These cabbage rolls are a great alternative to traditional tortilla wraps! They’re low-carb, vegetarian, and paleo-friendly!
Cabbage rolls were my nemesis in the beginning.
It took me ages to learn how to roll the cabbage properly, so that all the stuffing didn’t all fall out into a heap on my plate, leaving me with a cabbage leaf…
I’m still perfecting the art of cabbage rolling, but looking at it in a glass-half-full-kinda-way, at least the stuffing stays in the roll now. The Lazy Cat Kitchen shares a great step-by-step guide (with pictures) on how to properly roll cabbage leaves.
I started making these coleslaw-stuffed cabbage rolls when I was learning how to make mayonnaise again.
It took me a while to get the mayonnaise right, many weeks in fact. So I had all this broken mayonnaise and nothing to use it in until…. Coleslaw.
The cabbage rolls came about because I didn’t want to waste the tattered and bruised outer leaves of the cabbage. Rather than composting them I thought I’d use them as “tortillas” to make wraps!
A note before we begin: You can fill these cabbage rolls with absolutely anything. I just like using coleslaw because you can get great use out of one cabbage.
Before we get started in learning how to make these coleslaw-stuffed cabbage rolls – if you like what you’re seeing, subscribe to my email newsletter at the bottom of the page to keep up to date on the latest recipes, DIYs, gardening and health tips I share!!
Stuffed Coleslaw Cabbage Rolls
Most cabbage roll recipes aren’t low carb as they’re made with rice, but you can rest assured these are.
Now, you may be thinking, cabbage rolls with cabbage stuffing…
Trust me, this coleslaw is packed with flavour and the cabbage wraps have been cooked so they’re soft and delicious.
Don’t knock them till you try them!
- 4 large cabbage leaves
- 1/2 cup mayonnaise
- 4 large pickles, diced
- 1/2 red onion, finely diced
- 1 tbsp fresh parsley, chopped
- 1 tbsp apple cider vinegar or lemon juice
- 1 tbsp Dijon mustard
- 2 cups cabbage, shredded
- 1/2 cup toasted almonds or pecans, roughly chopped
- 2 boiled eggs, roughly chopped
- To cut the cabbage for coleslaw, remove any tattered or bruised outer leaves and place aside. Cut the cabbage into quarters, and then cut out the core. Slice the cabbage quarters into thin shreds. You can hand shred with a knife or use a mandoline or use your food processor with the shredding attachment.
- Add the parsley, egg, almonds, red onion, and pickles to the shredded cabbage and toss to mix.
- Blanch the cabbage leaves in boiling salted water until they are soft and refresh by plunging them into cold water.
- In a separate bowl, mix the mayonnaise, vinegar, and mustard together.
- Pour the mayonnaise mix over the shredded cabbage, then toss well to coat.

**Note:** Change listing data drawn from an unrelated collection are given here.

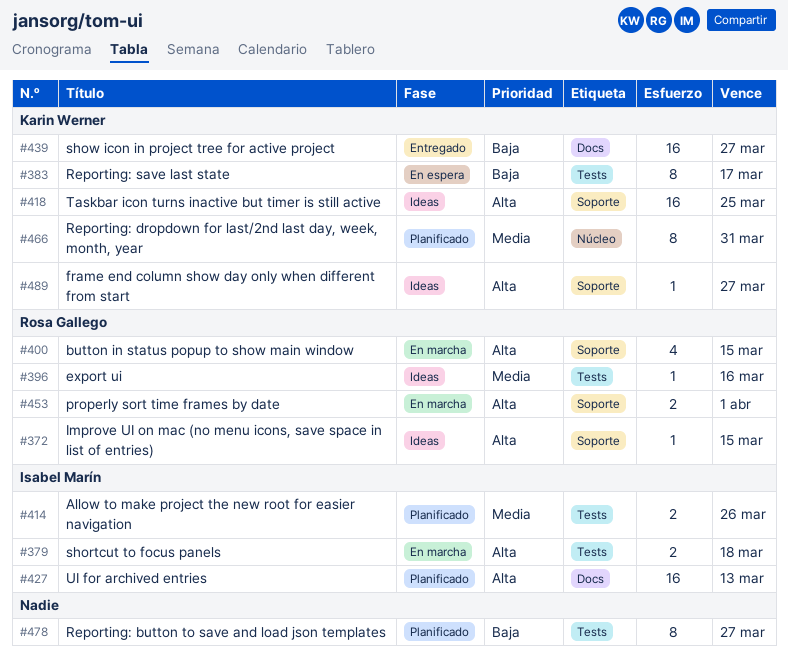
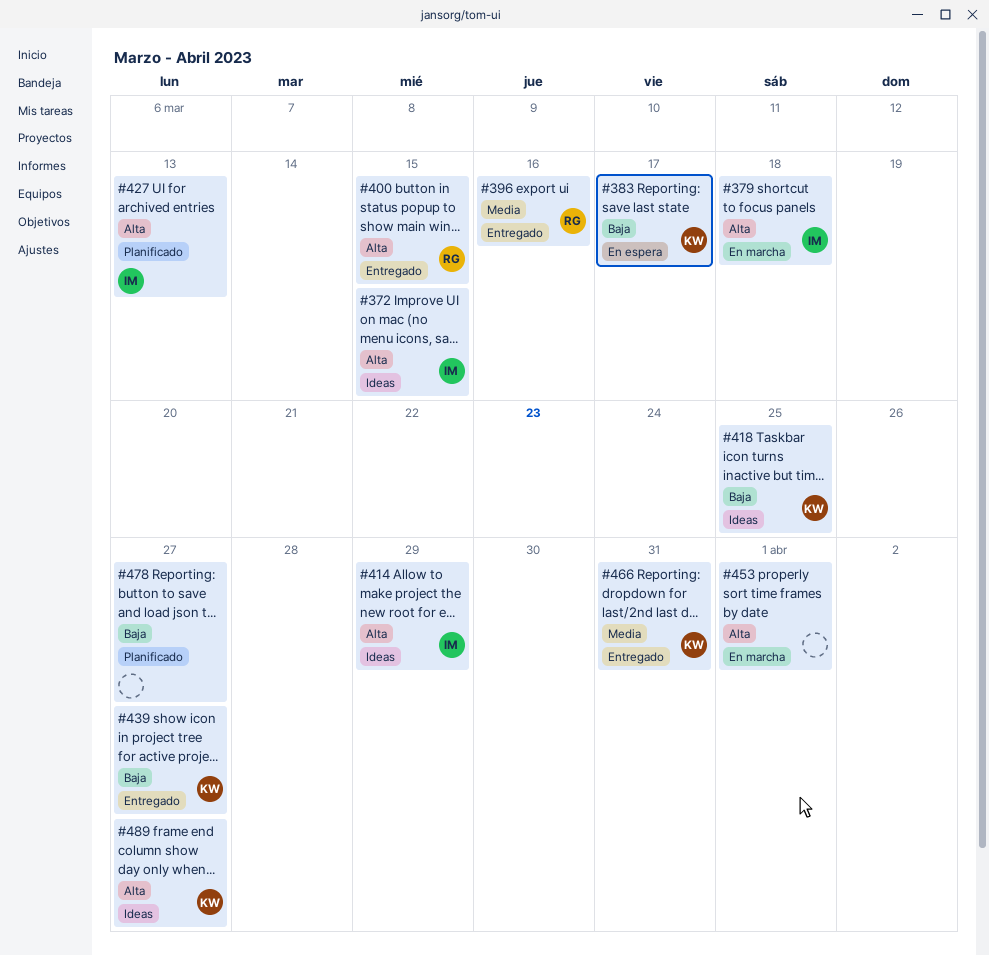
#372, owner: Rosa Gallego -> Isabel Marín
#396, status: Ideas -> Entregado
#400, status: En marcha -> Entregado
#414, status: Planificado -> Ideas
#414, priority: Media -> Alta
#414, due: Mar 26 -> Mar 29
#418, priority: Alta -> Baja
#453, owner: Rosa Gallego -> none
#466, status: Planificado -> Entregado

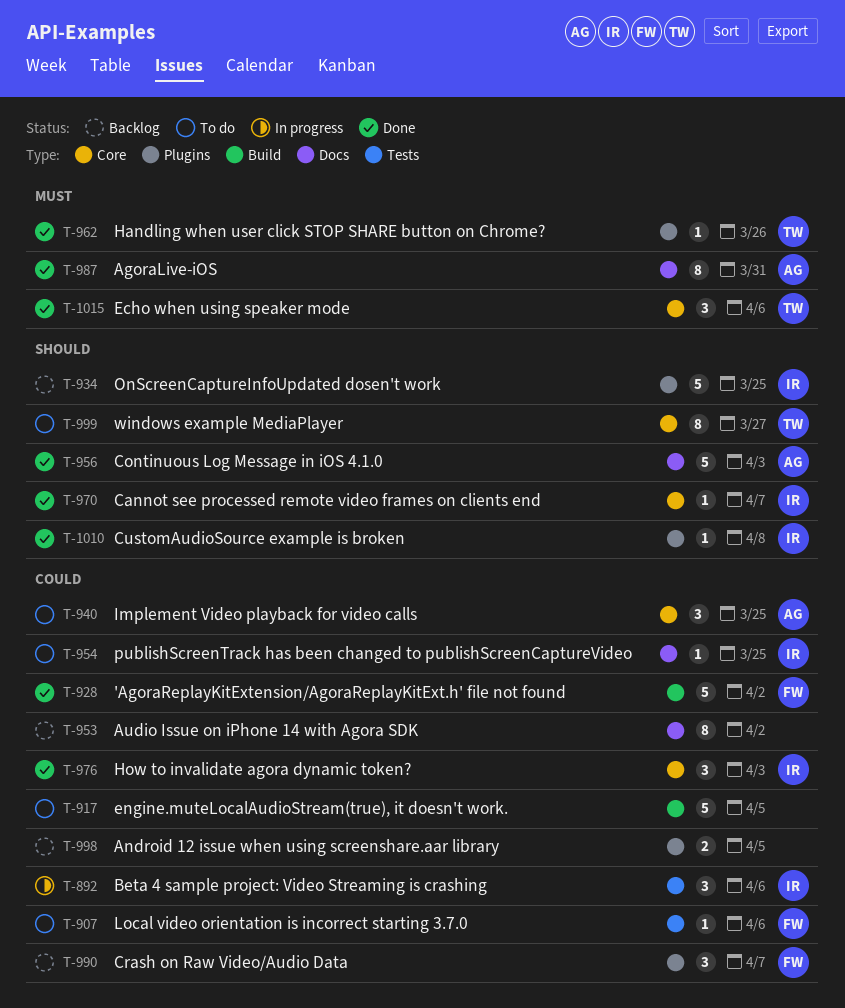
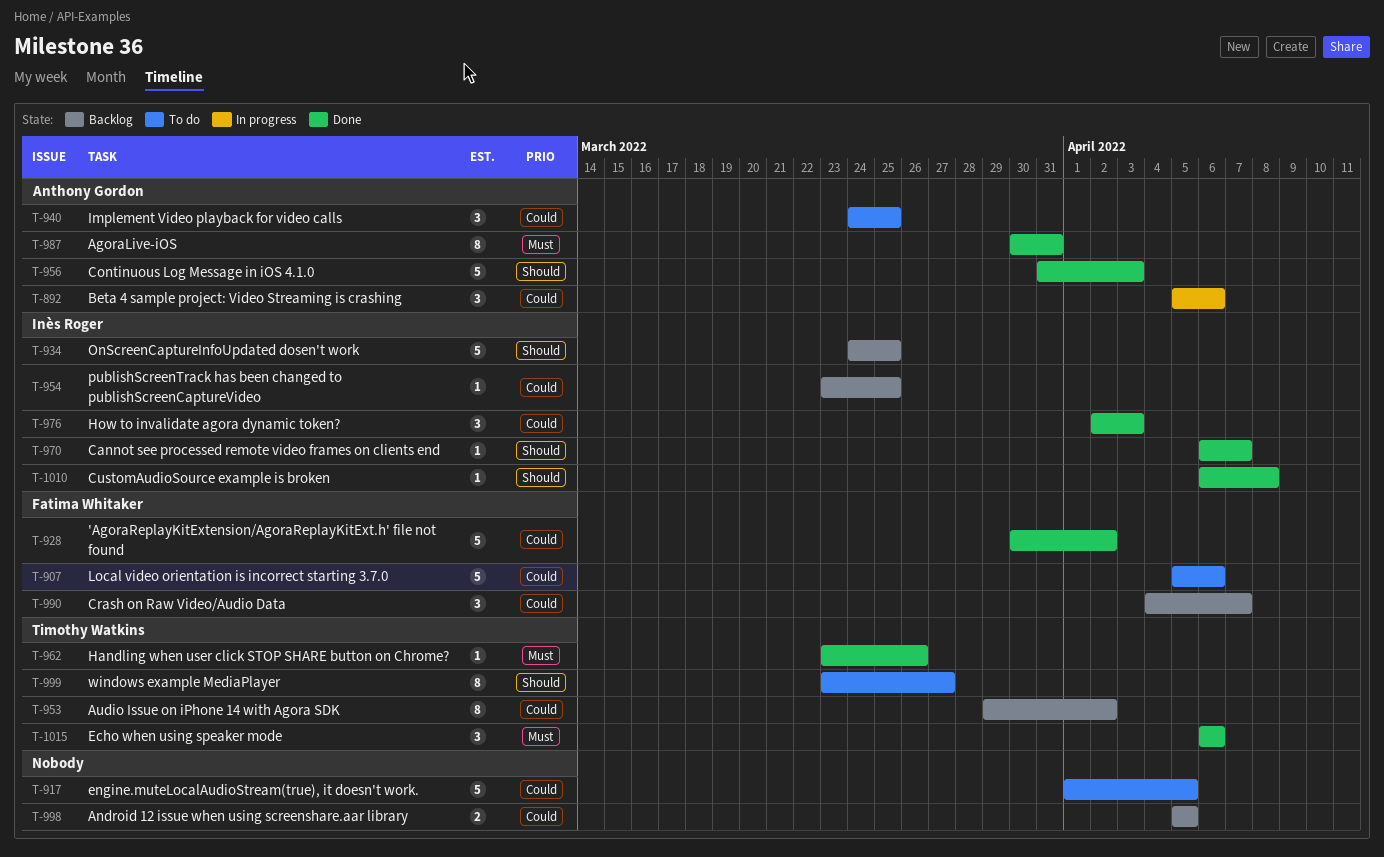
T-892, owner: Inès Roger -> Anthony Gordon
T-907, estimate: 1 -> 5
T-953, owner: none -> Timothy Watkins
T-954, status: To do -> Backlog

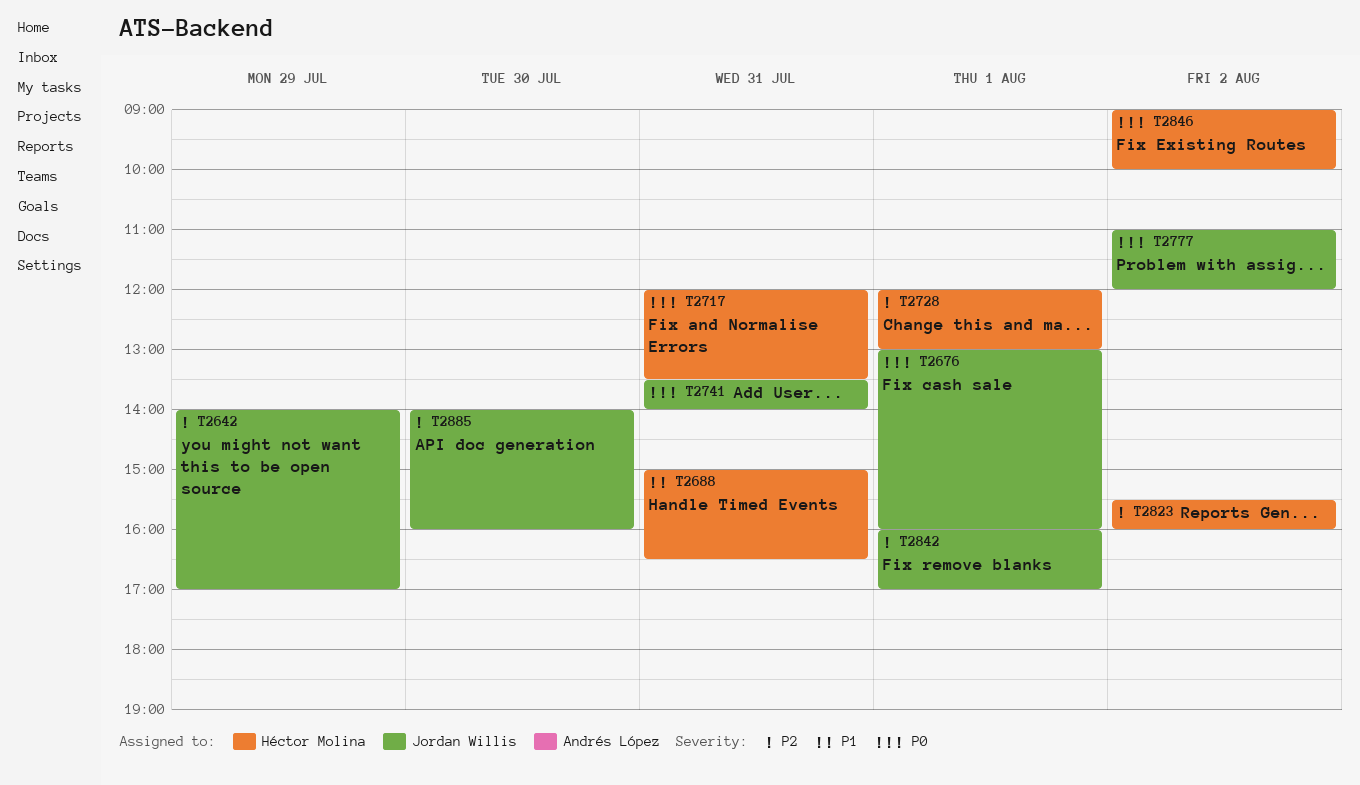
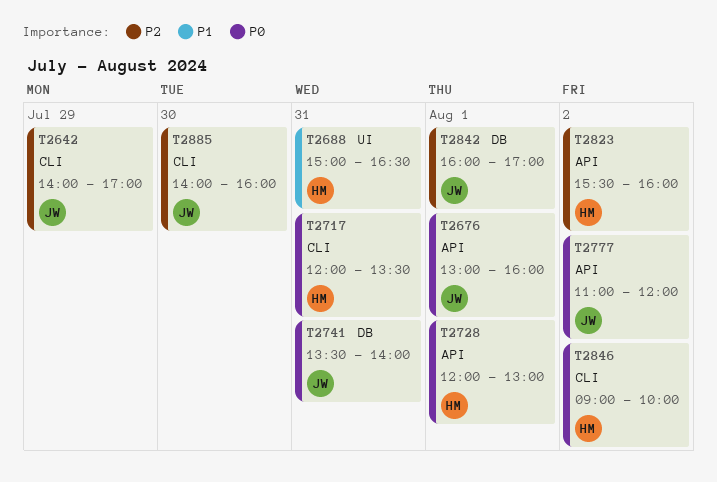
T2728, priority: P2 -> P0

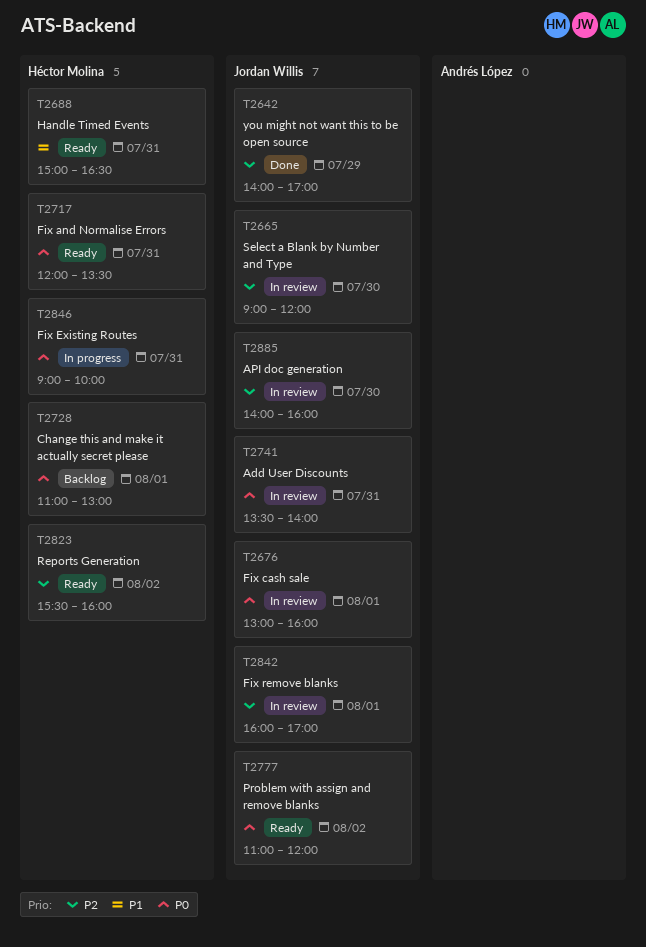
T2665: none -> present
T2728, begins: 12:00 -> 11:00
T2846, day: Aug 2 -> Jul 31

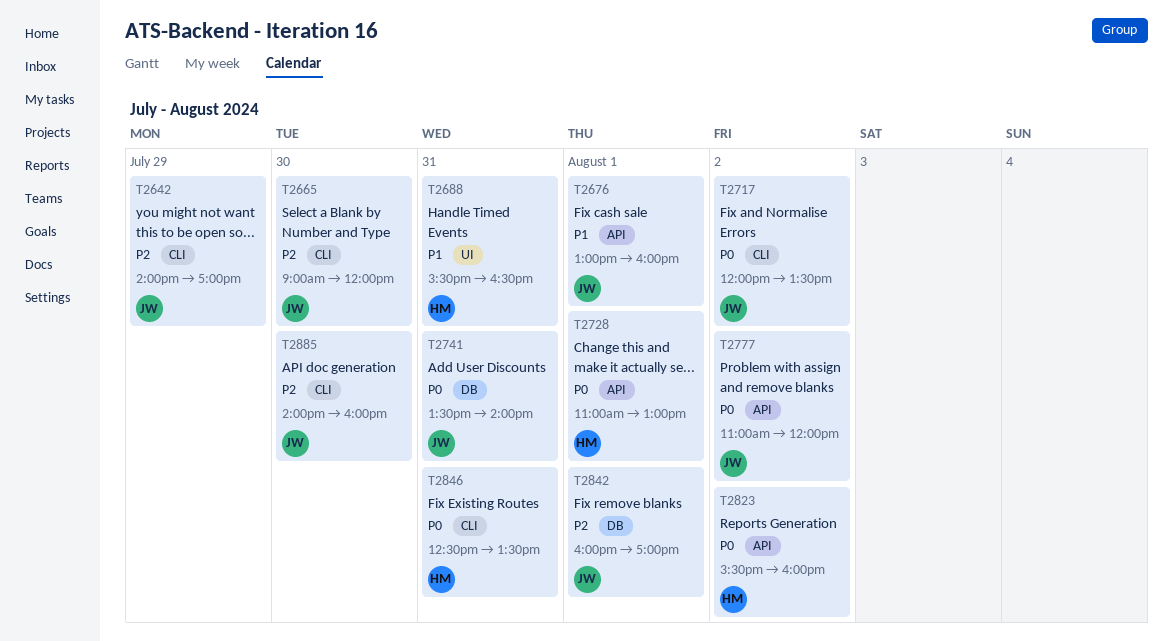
T2676, priority: P0 -> P1
T2688, begins: 15:00 -> 15:30
T2717, owner: Héctor Molina -> Jordan Willis
T2717, day: Jul 31 -> Aug 2
T2823, priority: P2 -> P0
T2846, begins: 09:00 -> 12:30
T2846, ends: 10:00 -> 13:30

- Fill each leaf with the coleslaw mixture, then roll them like spring rolls or burritos.
- Slice the wraps once through the middle and serve with some mayonnaise and mustard.
As always, this is not personal medical advice and we recommend that you talk with your doctor before trying or using any new products. I am not a doctor. All opinions expressed are my own personal thoughts and feelings of the products mentioned. Check with your doctor or health practitioner if you are uncertain about trying out any of the products, recipes or tips mentioned in this post.